─── SOURCE MATERIAL

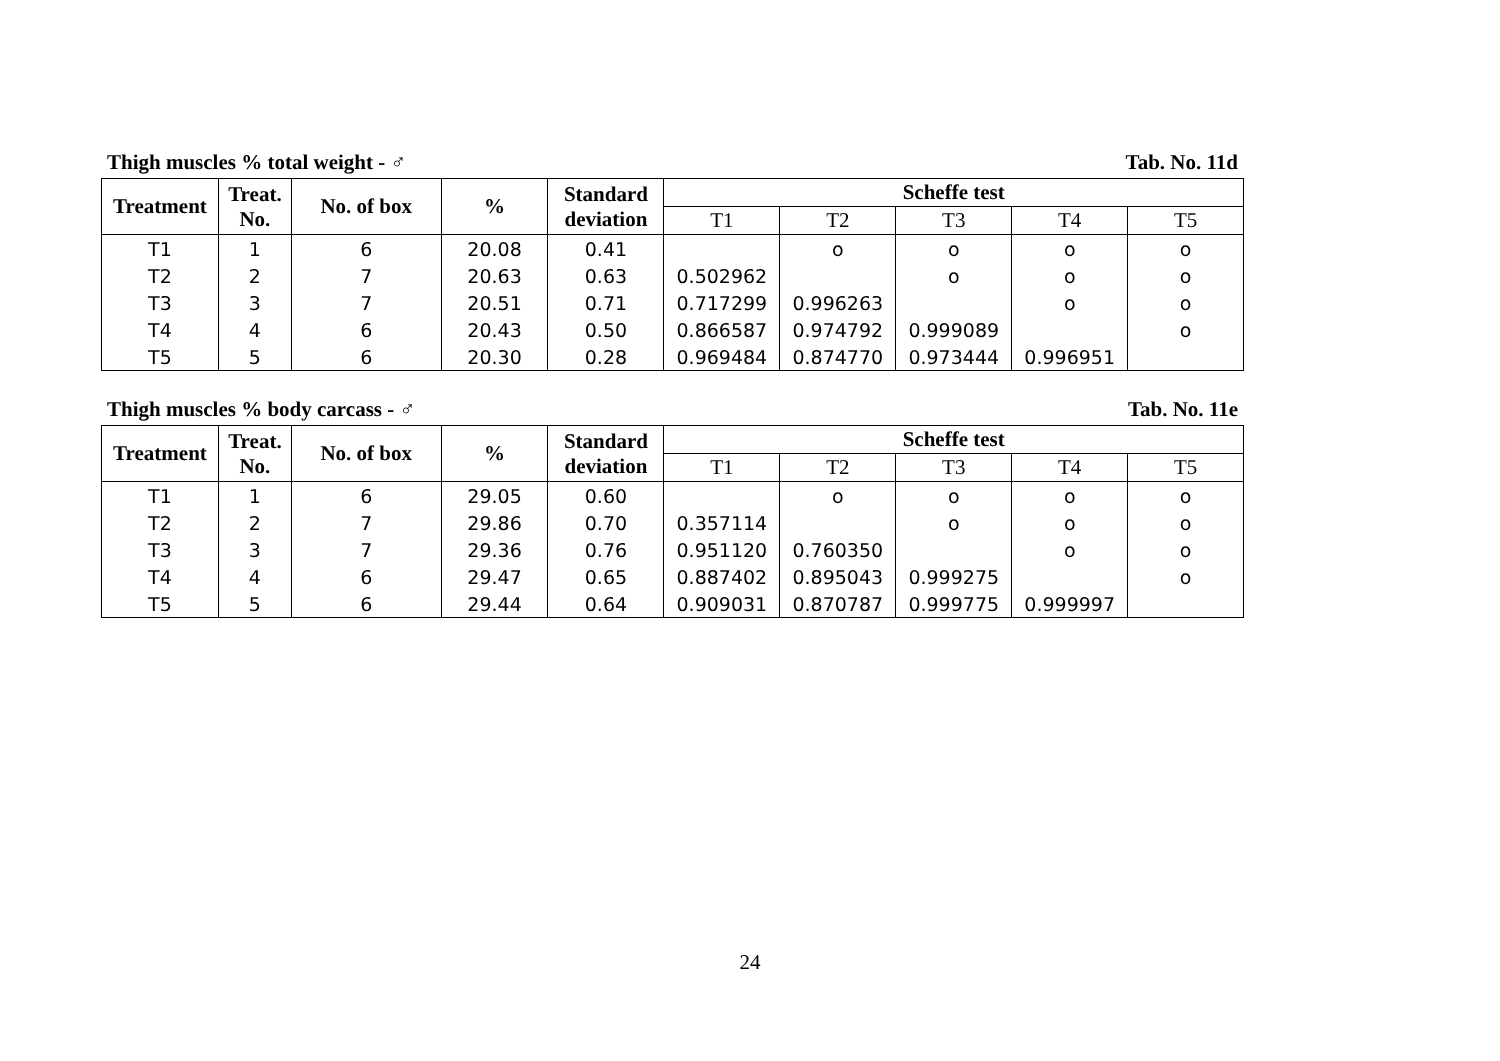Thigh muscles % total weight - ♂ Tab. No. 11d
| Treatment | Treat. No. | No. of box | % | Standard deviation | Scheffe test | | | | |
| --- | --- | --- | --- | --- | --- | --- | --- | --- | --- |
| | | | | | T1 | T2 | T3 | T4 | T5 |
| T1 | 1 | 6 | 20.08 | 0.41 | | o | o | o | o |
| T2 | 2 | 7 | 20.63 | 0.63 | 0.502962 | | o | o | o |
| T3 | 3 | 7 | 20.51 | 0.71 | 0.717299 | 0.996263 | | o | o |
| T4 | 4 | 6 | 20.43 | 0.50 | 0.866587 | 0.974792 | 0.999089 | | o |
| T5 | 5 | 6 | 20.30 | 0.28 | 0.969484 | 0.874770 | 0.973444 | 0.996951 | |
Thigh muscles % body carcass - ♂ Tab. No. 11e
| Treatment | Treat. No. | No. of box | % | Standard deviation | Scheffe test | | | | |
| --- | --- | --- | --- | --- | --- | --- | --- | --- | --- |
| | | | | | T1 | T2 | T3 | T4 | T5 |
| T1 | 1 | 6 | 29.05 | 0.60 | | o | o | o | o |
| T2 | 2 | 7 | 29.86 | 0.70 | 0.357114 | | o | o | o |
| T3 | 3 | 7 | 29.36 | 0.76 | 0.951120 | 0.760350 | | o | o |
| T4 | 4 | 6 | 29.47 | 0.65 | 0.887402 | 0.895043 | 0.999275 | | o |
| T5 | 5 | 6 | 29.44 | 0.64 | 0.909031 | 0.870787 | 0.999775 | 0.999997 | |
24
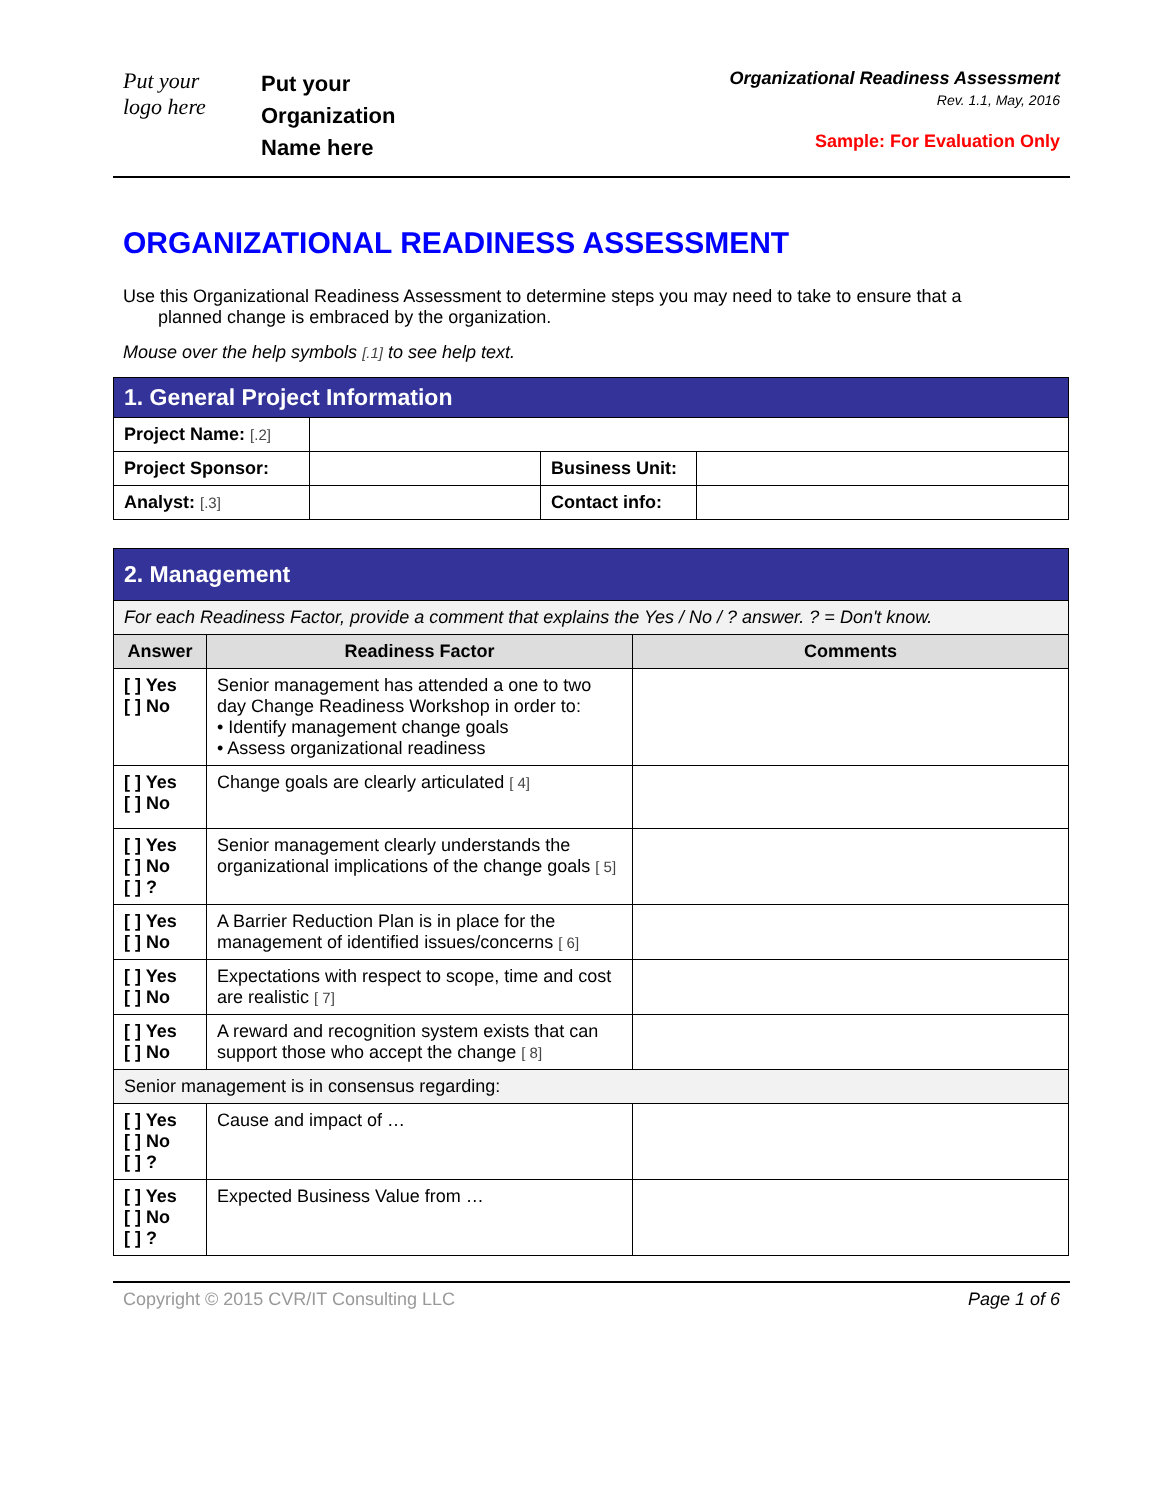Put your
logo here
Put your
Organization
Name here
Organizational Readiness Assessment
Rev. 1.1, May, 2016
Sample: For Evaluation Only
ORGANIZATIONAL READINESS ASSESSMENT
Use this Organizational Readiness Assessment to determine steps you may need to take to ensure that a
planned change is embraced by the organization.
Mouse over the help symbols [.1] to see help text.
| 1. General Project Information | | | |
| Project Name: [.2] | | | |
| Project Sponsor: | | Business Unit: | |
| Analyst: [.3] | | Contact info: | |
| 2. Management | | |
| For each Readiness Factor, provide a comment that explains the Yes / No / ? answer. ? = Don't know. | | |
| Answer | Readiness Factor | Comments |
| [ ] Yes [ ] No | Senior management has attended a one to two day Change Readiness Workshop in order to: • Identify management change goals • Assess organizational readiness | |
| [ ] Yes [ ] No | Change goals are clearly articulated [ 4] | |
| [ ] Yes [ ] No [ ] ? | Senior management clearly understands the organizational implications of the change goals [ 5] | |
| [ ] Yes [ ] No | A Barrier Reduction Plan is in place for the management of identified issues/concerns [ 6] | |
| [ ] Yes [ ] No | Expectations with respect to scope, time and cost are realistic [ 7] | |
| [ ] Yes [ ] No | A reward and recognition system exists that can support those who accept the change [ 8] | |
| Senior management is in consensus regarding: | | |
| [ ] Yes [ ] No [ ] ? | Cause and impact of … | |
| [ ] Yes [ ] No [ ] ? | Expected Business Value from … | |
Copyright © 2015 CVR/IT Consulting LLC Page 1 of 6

──────

In your reply, every line of the material should appear exactly as written, and no picture should.

- **ANSWER TO THIS PROBLEM**:
Thigh muscles % total weight - ♂ Tab. No. 11d
| Treatment | Treat. No. | No. of box | % | Standard deviation | Scheffe test | | | | |
| --- | --- | --- | --- | --- | --- | --- | --- | --- | --- |
| | | | | | T1 | T2 | T3 | T4 | T5 |
| T1 | 1 | 6 | 20.08 | 0.41 | | o | o | o | o |
| T2 | 2 | 7 | 20.63 | 0.63 | 0.502962 | | o | o | o |
| T3 | 3 | 7 | 20.51 | 0.71 | 0.717299 | 0.996263 | | o | o |
| T4 | 4 | 6 | 20.43 | 0.50 | 0.866587 | 0.974792 | 0.999089 | | o |
| T5 | 5 | 6 | 20.30 | 0.28 | 0.969484 | 0.874770 | 0.973444 | 0.996951 | |
Thigh muscles % body carcass - ♂ Tab. No. 11e
| Treatment | Treat. No. | No. of box | % | Standard deviation | Scheffe test | | | | |
| --- | --- | --- | --- | --- | --- | --- | --- | --- | --- |
| | | | | | T1 | T2 | T3 | T4 | T5 |
| T1 | 1 | 6 | 29.05 | 0.60 | | o | o | o | o |
| T2 | 2 | 7 | 29.86 | 0.70 | 0.357114 | | o | o | o |
| T3 | 3 | 7 | 29.36 | 0.76 | 0.951120 | 0.760350 | | o | o |
| T4 | 4 | 6 | 29.47 | 0.65 | 0.887402 | 0.895043 | 0.999275 | | o |
| T5 | 5 | 6 | 29.44 | 0.64 | 0.909031 | 0.870787 | 0.999775 | 0.999997 | |
24
Put your
logo here
Put your
Organization
Name here
Organizational Readiness Assessment
Rev. 1.1, May, 2016
Sample: For Evaluation Only
ORGANIZATIONAL READINESS ASSESSMENT
Use this Organizational Readiness Assessment to determine steps you may need to take to ensure that a
planned change is embraced by the organization.
Mouse over the help symbols [.1] to see help text.
| 1. General Project Information | | | |
| Project Name: [.2] | | | |
| Project Sponsor: | | Business Unit: | |
| Analyst: [.3] | | Contact info: | |
| 2. Management | | |
| For each Readiness Factor, provide a comment that explains the Yes / No / ? answer. ? = Don't know. | | |
| Answer | Readiness Factor | Comments |
| [ ] Yes [ ] No | Senior management has attended a one to two day Change Readiness Workshop in order to: • Identify management change goals • Assess organizational readiness | |
| [ ] Yes [ ] No | Change goals are clearly articulated [ 4] | |
| [ ] Yes [ ] No [ ] ? | Senior management clearly understands the organizational implications of the change goals [ 5] | |
| [ ] Yes [ ] No | A Barrier Reduction Plan is in place for the management of identified issues/concerns [ 6] | |
| [ ] Yes [ ] No | Expectations with respect to scope, time and cost are realistic [ 7] | |
| [ ] Yes [ ] No | A reward and recognition system exists that can support those who accept the change [ 8] | |
| Senior management is in consensus regarding: | | |
| [ ] Yes [ ] No [ ] ? | Cause and impact of … | |
| [ ] Yes [ ] No [ ] ? | Expected Business Value from … | |
Copyright © 2015 CVR/IT Consulting LLC Page 1 of 6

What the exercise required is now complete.